== Reading passage ==
++++++
# Summarize the QMCPack Output Data
The data published in the MDF are the raw outputs of simulation codes. This notebook processes it into a dataframe of energies following the instructions in the [README](https://data.materialsdatafacility.org/mdf_open/qmc_ml_v1.1/README.md)

In [1]:
from concurrent.futures import ThreadPoolExecutor
from tempfile import TemporaryDirectory
from foundry import Foundry
from openbabel import pybel
from threading import Lock
from subprocess import run
from pathlib import Path
from time import sleep
from math import isclose
from tqdm import tqdm
import pandas as pd
import requests
import re

In [2]:
pybel.ob.obErrorLog.SetOutputLevel(0)

Configuration

In [3]:
qmca_path = '/home/lward/Software/qmcpack-3.15.0/nexus/bin/qmca'  # Path to the QMCA executable on your system

In [4]:
num_fragments = 1175  # Number of fragments
starting_theories = ['HF', 'PBE', 'PBE0', 'B3LYP']  # Theories used for the starting wfc

In [5]:
dataset_path = '/mdf_open/qmc_ml_v1.1'  # Path to the dataset on the MDF services
base_url = f'https://data.materialsdatafacility.org/{dataset_path}'  # HTTP access
endpoint = '82f1b5c6-6e9b-11e5-ba47-22000b92c6ec'  # Globus endpoint

## Define the Key Functions
We need something to iterate through the dataset and process the data once downloaded

### Download Functions
The directories of this dataset are laid out in predictable ways. The path to the DMC computation is always `/frag_{frag_id}/{base_wfc}/DMC/` and filenames are also well-defined.
++++++
== Data lines ==

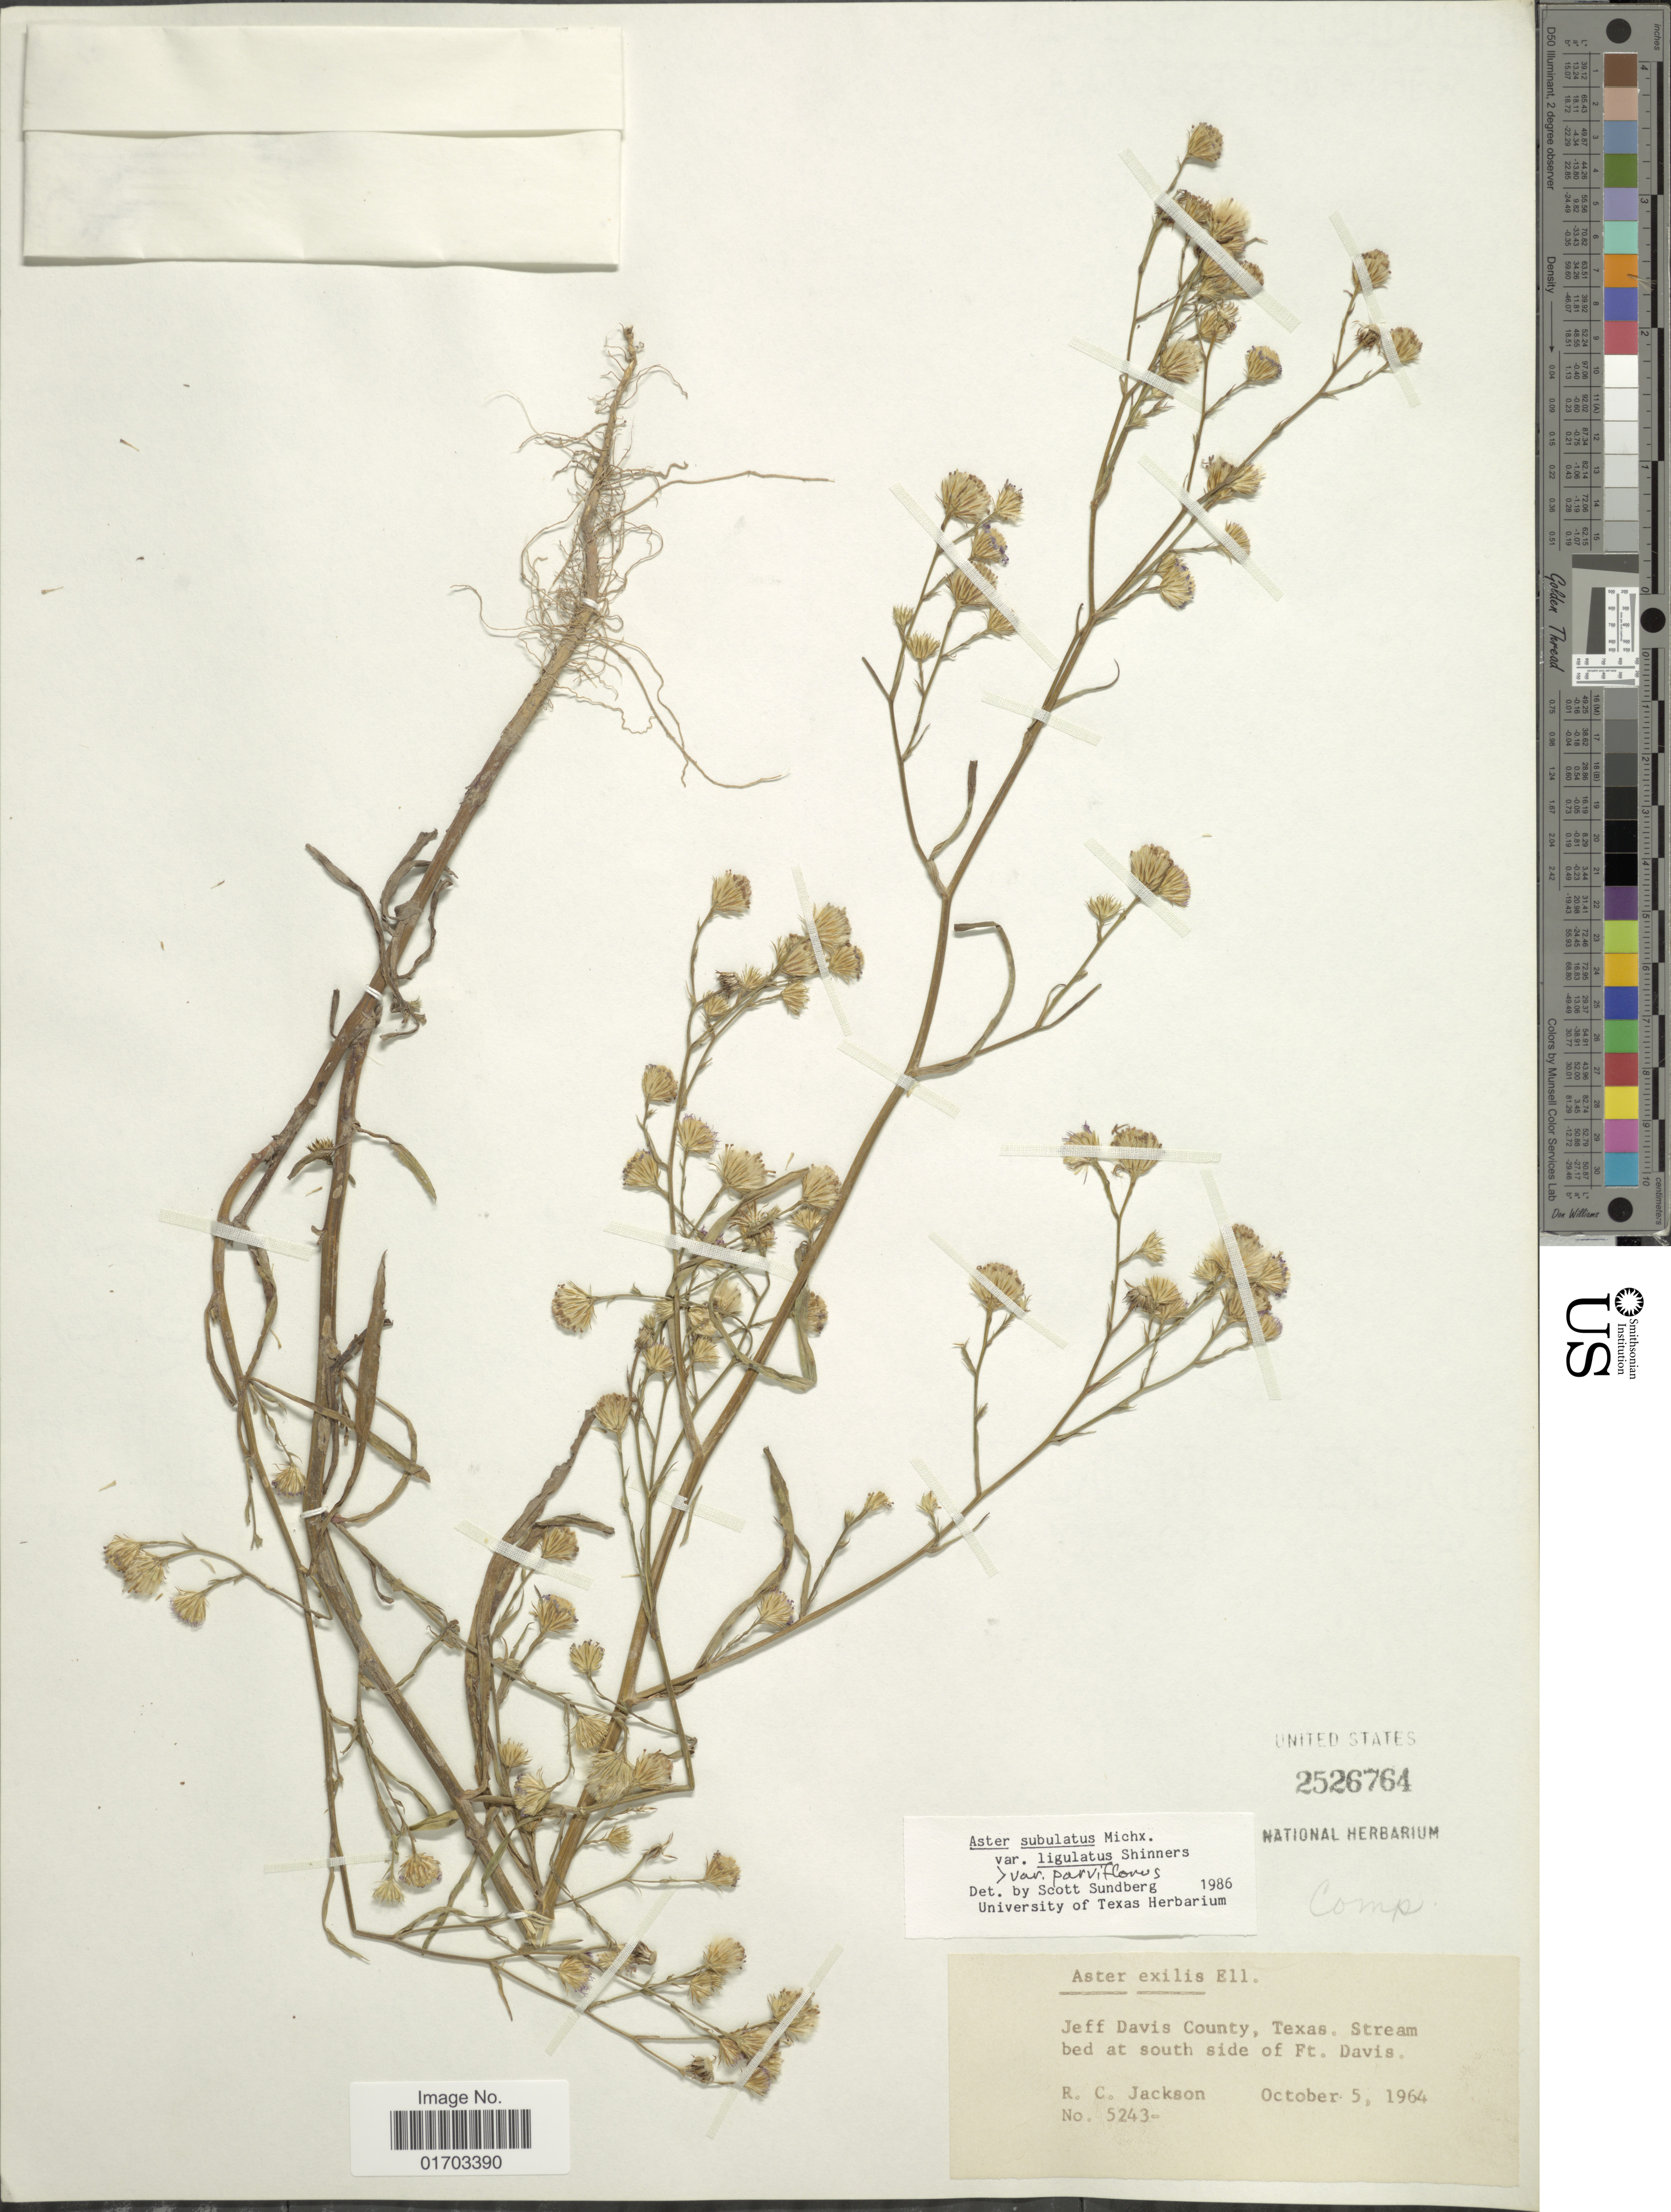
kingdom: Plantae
++++++
== The tasks ==
- a) From the QMCPack notebook, copy word for word the part that opens with the words containing "## Define the" and closes with "are also well-defined.".
- b) Answer these questions from the QMCPack notebook:
(i) How many fragments does the notebook set?
(ii) Which theories are listed for the starting wavefunction?
(iii) What version of QMCPack shows up in the path to the QMCA executable?

== Response list ==
- a)
## Define the Key Functions
We need something to iterate through the dataset and process the data once downloaded

### Download Functions
The directories of this dataset are laid out in predictable ways. The path to the DMC computation is always `/frag_{frag_id}/{base_wfc}/DMC/` and filenames are also well-defined.

- b)
(i) 1175
(ii) HF, PBE, PBE0 and B3LYP
(iii) 3.15.0